Regarding policy suggestions, it is implied that restrictions on inter-county travel may help fighting against COVID-19 as the movement of people affects the number of infected people and the duration of the disease severely (e.g., see Denphedtnong et al. (2013)). Since individual behavior change is essential in terms of mitigating emerging infectious diseases as indicated in studies such as by Yan et al. (2018), policies supporting media publicity focused on how to guide people's behavior change may further help fighting against COVID-19.

4. Conclusion

This paper has investigated the effects of people staying in the same county (i.e., travelling less across counties) on the county-level COVID-19 cases or deaths in the U.S. during the daily period between January 21th, 2020 and September 2nd, 2020. Descriptive statistics suggest that both COVID-19 cases and deaths are lower in counties where a higher share of people have stayed in the same county (or travelled less to other counties).

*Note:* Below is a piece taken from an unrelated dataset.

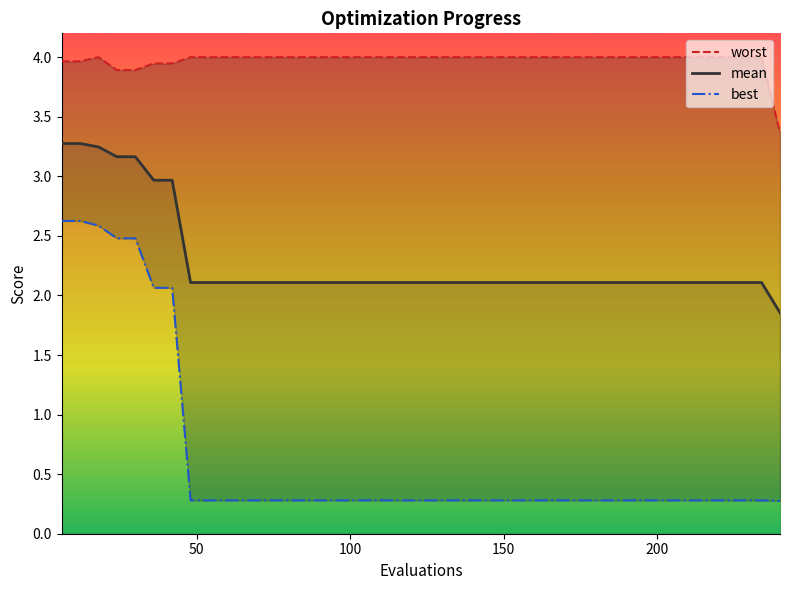

How many lines are shown in the chart?

3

Since descriptive statistics cannot control for any county-specific characteristics or time-specific changes that are common across counties, a formal investigation has been achieved by using a difference-in-difference design, where county-fixed effects and time-fixed effects have been controlled for. The corresponding results have suggested that if a person lives in a county where the average person has travelled less compared to the previous week, it is better for this person to stay in her county to reduce the possibility of catching COVID-19 as her county has lower COVID-19 cases or deaths due to other people in that county travelling less. However, if a person lives in a county where the average person has travelled more compared to the previous week, it is better for this person to travel as well (potentially to counties with lower COVID-19 cases) to reduce the possibility of catching COVID-19 as her county has higher COVID-19 cases or deaths due to other people in that county travelling more.

A counterfactual analysis based on the formal estimation results further suggests that staying in the same county has the potential of reducing total weekly COVID-19 cases and deaths in the U.S. as much as by 139,503 and by 23,445, respectively. At the county level, staying in the same county has the potential of reducing COVID-19 cases between 2 and 209 across counties, and it has the potential of reducing county-specific COVID-19 deaths up to 35. It is implied that staying in the same county (i.e., travelling less across counties) would help fighting against COVID-19. Although the investigation has been achieved at the county level, the results highly support several stay-at-home orders implemented by alternative layers of government in the U.S., especially during March and April 2020.